WHAT IS NEEDED.
Reproduce the data exactly; no word may be added or dropped.

EXERCISE DATA.
□ □ □

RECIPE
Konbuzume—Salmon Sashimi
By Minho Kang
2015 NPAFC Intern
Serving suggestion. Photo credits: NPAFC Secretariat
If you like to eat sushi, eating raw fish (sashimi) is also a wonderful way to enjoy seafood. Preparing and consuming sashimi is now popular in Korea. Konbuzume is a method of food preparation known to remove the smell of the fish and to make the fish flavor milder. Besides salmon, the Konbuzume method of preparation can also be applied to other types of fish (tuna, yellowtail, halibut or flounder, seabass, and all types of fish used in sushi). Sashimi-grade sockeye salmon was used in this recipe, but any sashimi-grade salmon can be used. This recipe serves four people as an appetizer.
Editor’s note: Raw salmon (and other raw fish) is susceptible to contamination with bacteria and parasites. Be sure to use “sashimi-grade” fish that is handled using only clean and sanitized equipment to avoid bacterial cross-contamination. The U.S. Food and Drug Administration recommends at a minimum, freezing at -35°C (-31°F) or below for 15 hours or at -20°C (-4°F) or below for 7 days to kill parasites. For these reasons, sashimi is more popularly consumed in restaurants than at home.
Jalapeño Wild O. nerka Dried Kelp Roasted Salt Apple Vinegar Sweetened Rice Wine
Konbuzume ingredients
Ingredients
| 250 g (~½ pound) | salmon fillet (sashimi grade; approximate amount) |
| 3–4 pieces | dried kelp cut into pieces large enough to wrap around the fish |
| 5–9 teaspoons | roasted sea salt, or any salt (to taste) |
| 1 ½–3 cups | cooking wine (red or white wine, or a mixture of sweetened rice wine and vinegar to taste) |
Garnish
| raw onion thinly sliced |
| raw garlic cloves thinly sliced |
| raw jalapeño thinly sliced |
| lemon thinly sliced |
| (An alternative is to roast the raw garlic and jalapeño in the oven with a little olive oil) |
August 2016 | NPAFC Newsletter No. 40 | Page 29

□ □ □

WRITTEN RESPONSE.
RECIPE
Konbuzume—Salmon Sashimi
By Minho Kang
2015 NPAFC Intern
Serving suggestion. Photo credits: NPAFC Secretariat
If you like to eat sushi, eating raw fish (sashimi) is also a wonderful way to enjoy seafood. Preparing and consuming sashimi is now popular in Korea. Konbuzume is a method of food preparation known to remove the smell of the fish and to make the fish flavor milder. Besides salmon, the Konbuzume method of preparation can also be applied to other types of fish (tuna, yellowtail, halibut or flounder, seabass, and all types of fish used in sushi). Sashimi-grade sockeye salmon was used in this recipe, but any sashimi-grade salmon can be used. This recipe serves four people as an appetizer.
Editor’s note: Raw salmon (and other raw fish) is susceptible to contamination with bacteria and parasites. Be sure to use “sashimi-grade” fish that is handled using only clean and sanitized equipment to avoid bacterial cross-contamination. The U.S. Food and Drug Administration recommends at a minimum, freezing at -35°C (-31°F) or below for 15 hours or at -20°C (-4°F) or below for 7 days to kill parasites. For these reasons, sashimi is more popularly consumed in restaurants than at home.
Jalapeño Wild O. nerka Dried Kelp Roasted Salt Apple Vinegar Sweetened Rice Wine
Konbuzume ingredients
Ingredients
| 250 g (~½ pound) | salmon fillet (sashimi grade; approximate amount) |
| 3–4 pieces | dried kelp cut into pieces large enough to wrap around the fish |
| 5–9 teaspoons | roasted sea salt, or any salt (to taste) |
| 1 ½–3 cups | cooking wine (red or white wine, or a mixture of sweetened rice wine and vinegar to taste) |
Garnish
| raw onion thinly sliced |
| raw garlic cloves thinly sliced |
| raw jalapeño thinly sliced |
| lemon thinly sliced |
| (An alternative is to roast the raw garlic and jalapeño in the oven with a little olive oil) |
August 2016 | NPAFC Newsletter No. 40 | Page 29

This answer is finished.